As palavras do governador não podem ser esquecidas, porque esquecê-las seria o mesmo que perdoá-las. Nossa unidade federativa é um dos poucos ativos institucionais que temos, e seu questionamento pode abrir uma ferida no próprio sentimento de nacionalidade. A ironia da história é que Minas sempre foi o mais nacional dos estados brasileiros. Que tenha partido de Minas essa voz dissolvente é mais uma prova da atual miséria da política brasileira, onde dirigentes e povo se parecem cada vez menos.

O que mais deve preocupar é que as palavras do governador não foram pronunciadas ao acaso, mas decorrem de um conflito que se esboça nas discussões da reforma tributária.

Nosso país é muito desigual e essa desigualdade se reflete na capacidade tributária dos diferentes estados. Na Constituição de 88, chegou-se a um pacto federativo, no qual, por meio de uma partilha compensatória dos tributos federais, buscou-se atenuar as grandes diferenças na arrecadação do ICMS, o pilar das receitas estaduais. As diferenças de fato são muito grandes. Segundo dados de 2022, os estados do Norte e do Nordeste abrigam 35% da população brasileira, mas sua arrecadação do ICMS representa apenas 23% do total nacional. No Sul e Sudeste, a situação é o inverso. Seus estados têm 57% da população e arrecadam 66% do ICMS. Essas desigualdades estão enraizadas em nossa história e decorrem de processos econômicos de longa e antiga formação, mas são um ponto muito sensível da vida do país, que precisa ser administrado com sabedoria e grande cuidado. A Constituição de 88 fez isto muito bem, nos assegurando um período de harmonia federativa.

O Governo e o Parlamento, em nome de uma maior eficiência e do renascimento da indústria nacional, estão no caminho para desconstruir a atual ordem tributária e, em consequência, reabrir o pacto federativo. Ao fazer isso, estão criando um risco político cujos desdobramentos talvez não possamos controlar. A reforma tributária aprovada na Câmara e discutida no momento no Senado suprime a autonomia dos estados na gestão dos seus impostos e cria um Conselho Federativo com competência para regulamentar, arrecadar e distribuir a receita do imposto único estadual e municipal. Esse novo ente, que nunca existiu entre nós e não existe em parte alguma do mundo, vai suscitar questões políticas com as quais não estamos familiarizados, especialmente quanto à sua governança. Como se darão suas  deliberações?

● **Instruções**
[1] Liste todas as porcentagens que aparecem no texto para leitura e diga a que cada uma se refere.
[2] Responda com base no texto para leitura:
(a) Qual estado, segundo o texto, sempre foi o mais nacional dos estados brasileiros?
(b) Que imposto é chamado de pilar das receitas estaduais?
(c) Em que casa a reforma tributária foi aprovada, e onde está sendo discutida?

● **Itens extraídos**
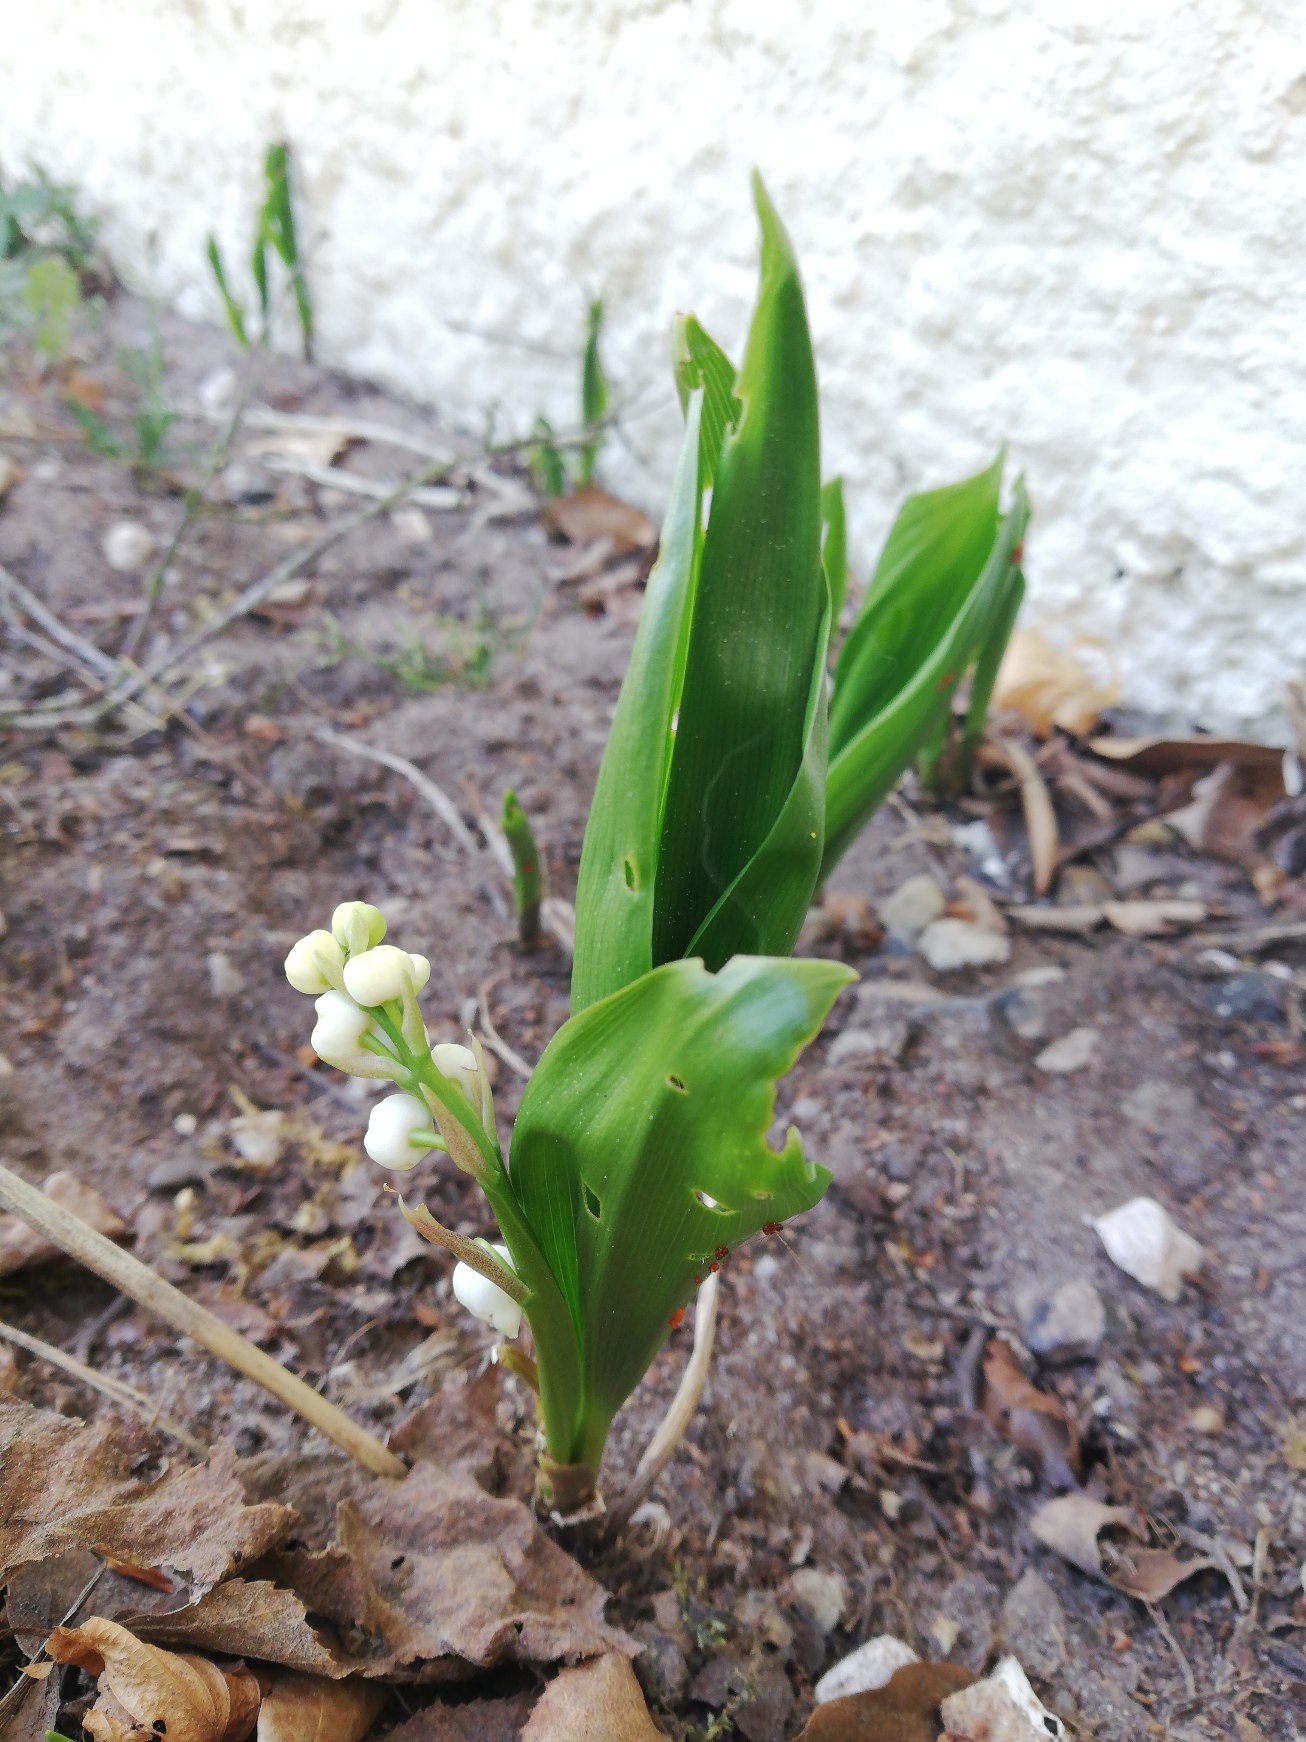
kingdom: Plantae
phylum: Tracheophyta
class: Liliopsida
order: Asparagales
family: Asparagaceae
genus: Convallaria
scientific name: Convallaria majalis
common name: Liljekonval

● **Respostas**
[1]
- 35%: parte da população brasileira que vive nos estados do Norte e do Nordeste
- 23%: parte do total nacional do ICMS arrecadada pelos estados do Norte e do Nordeste
- 57%: parte da população que vive nos estados do Sul e do Sudeste
- 66%: parte do ICMS arrecadada pelos estados do Sul e do Sudeste

[2]
(a) Minas.
(b) O ICMS.
(c) Foi aprovada na Câmara e está sendo discutida no Senado.